EXERCISE AIM >> From the line containing "1, actual_vel: none -> 0.1" down to the last line of the material, output each line exactly as it appears, excluding pictures.

EXERCISE INPUTS >>
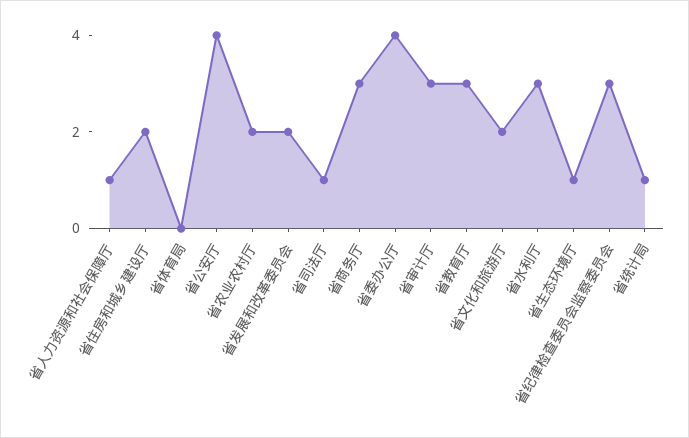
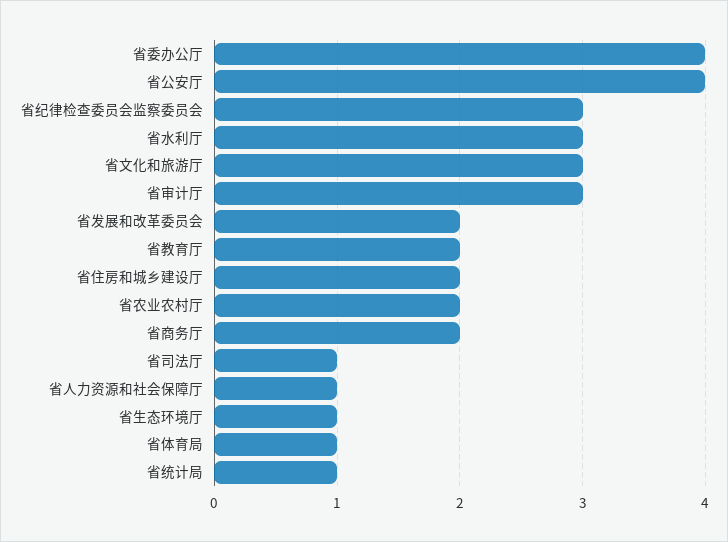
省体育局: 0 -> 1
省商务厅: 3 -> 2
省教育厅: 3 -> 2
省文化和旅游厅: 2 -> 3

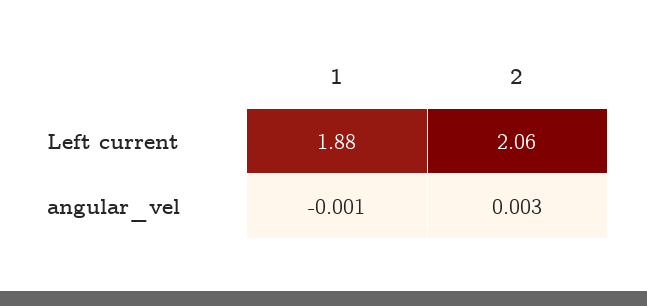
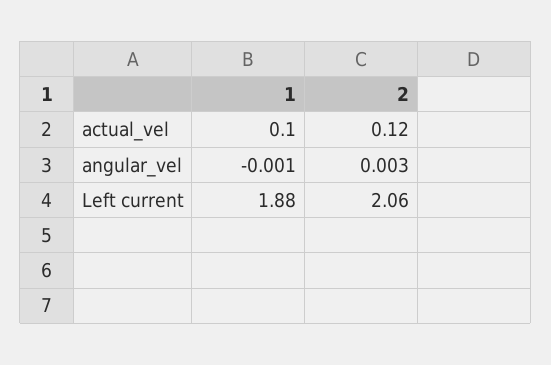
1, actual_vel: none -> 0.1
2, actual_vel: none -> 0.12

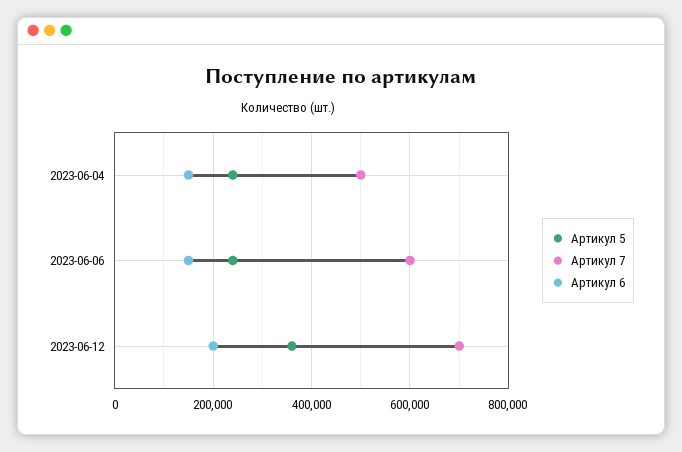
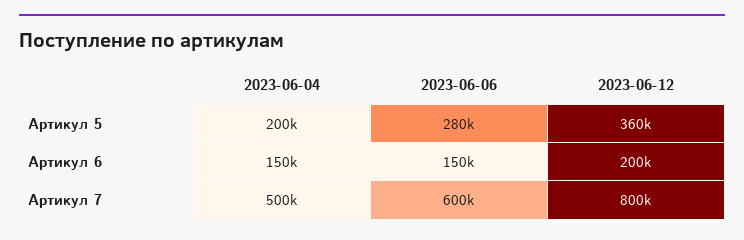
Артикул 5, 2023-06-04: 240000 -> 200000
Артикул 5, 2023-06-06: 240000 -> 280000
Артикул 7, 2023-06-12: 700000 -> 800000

EXERCISE SOLUTION >>
1, actual_vel: none -> 0.1
2, actual_vel: none -> 0.12

Артикул 5, 2023-06-04: 240000 -> 200000
Артикул 5, 2023-06-06: 240000 -> 280000
Артикул 7, 2023-06-12: 700000 -> 800000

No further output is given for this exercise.